Rochelle W.'s picture

Last Thursday we discussed hurricane Sandy. We talked about the tendency humans have developed to rebuild in the path of destruction rather than to relocate to a safer and more stable environment. We tried to answer the question of whether or not that is the rational or correct action to take in a post-disaster situation (I still am not completely sure about this). I think this tendency to rebuild kind of relates to one point that Jamaica Kincaid made in her article “Alien Soil”. The point was English people have a tendency to “obsessively order and shape their landscape”. Kincaid says the Europeans did that so much so on the island of Antigua that the island is now prone to drought. The Europeans did not work with what was already on the island when they got there, rather they tore it apart and attempted to put it back together with pieces from all around to world. They worked against the island instead of with it, which is essentially what the residence of New York and New Jersey are doing now as they attempt to rebuild their cities. Similar to how Antigua is prone to drought because of how it has been altered and built upon, the cities along the East Coast of the United States are prone to destruction because of where they have been built. We are not paying attention to the way the Earth is shaped and to the way it moves, and living accordingly. Instead we are attempting to shape it to our liking and ignoring the way it moves, seemingly to our detriment.



CMJ's picture

Night Thoughts.

I think you are right--that we are altering our environments in such a way that is destructive. But is this because we are ignorant, or just don't care? I think the ways in which we (americans, people of the world) have been brought up in society is the problem--we are taught to focus on ourselves and on our own success, not the world around us. I believe many of us are fully aware of the personal destruction we happen to incur upon the planet, yet the key needed to take that step to stop it is not there. I think what we are lacking is deep altruism. This is something we are not taught, but need to be. We all have the makings of a solid foundation: our conscience, knowing the difference and the various shades of right and wrong. But as students, as people, we do not exercise our conscience or our altruistic side enough. Perhaps an effective exercise in conditioning one's altruism habits in  the classroom setting would be to assign a paper to each student, but instead of assigning the final grades to the correct students' work, grades were randomly selected from the body of papers and given back as a final assesment. In effect, this could cause an increase in altruism merely by the fact that you may think you are helping yourself by turning in a good paper. The grade you get could in fact be your actual grade, or someone else's. But you would not know. Essentially, by putting effort and smarts into something you created, you are lifting the success of the whole, or at least of another person, in hope that you will get that in return. Make sense? I suppose on to average all the grades from all papers and assign everybody the average number. Food for touhgt. 

Barbara's picture

Ad by a billionaire! Altruism c.f. Communism/Socialism

YouTube hot pick!

CMJ's excercise for conditioning altruism habits made me think of this ad. It's short, so please take a look!
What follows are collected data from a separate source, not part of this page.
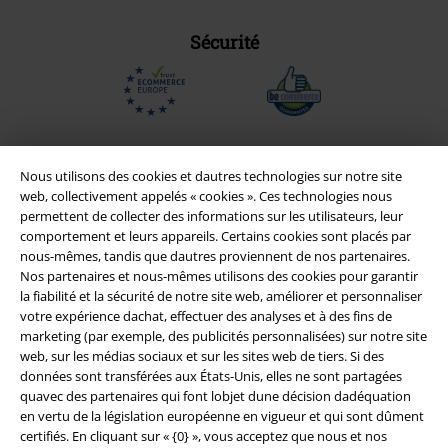
Sécurité
Nous utilisons des cookies et dautres technologies sur notre site
web, collectivement appelés « cookies ». Ces technologies nous
permettent de collecter des informations sur les utilisateurs, leur
comportement et leurs appareils. Certains cookies sont placés par
nous-mêmes, tandis que dautres proviennent de nos partenaires.
Nos partenaires et nous-mêmes utilisons des cookies pour garantir
la fiabilité et la sécurité de notre site web, améliorer et personnaliser
votre expérience dachat, effectuer des analyses et à des fins de
Légal
marketing (par exemple, des publicités personnalisées) sur notre site
web, sur les médias sociaux et sur les sites web de tiers. Si des
Conditions générales
données sont transférées aux États-Unis, elles ne sont partagées
quavec des partenaires qui font lobjet dune décision dadéquation
Éditeur
en vertu de la législation européenne en vigueur et qui sont dûment
certifiés. En cliquant sur « {0} », vous acceptez que nous et nos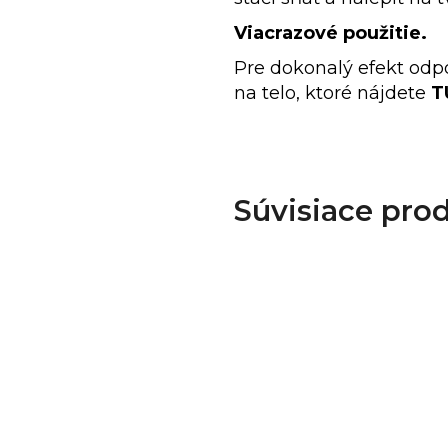
Viacrazové použitie.
Pre dokonalý efekt od
na telo,
ktoré nájdete
T
Súvisiace pro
My question is: why is the practice of socialism/communism unsuccessful (in the sense that it is not a dominant consititutional form in current world)? How is it related to deep altruism? The problem I see in this system is that it is not complete equalitarian because there are people who decide on how to allocate resources. It is sort of like the professor who gives grades in CMJ's exercise. The second is what we discussed in class - how to motivate people to be altruistic?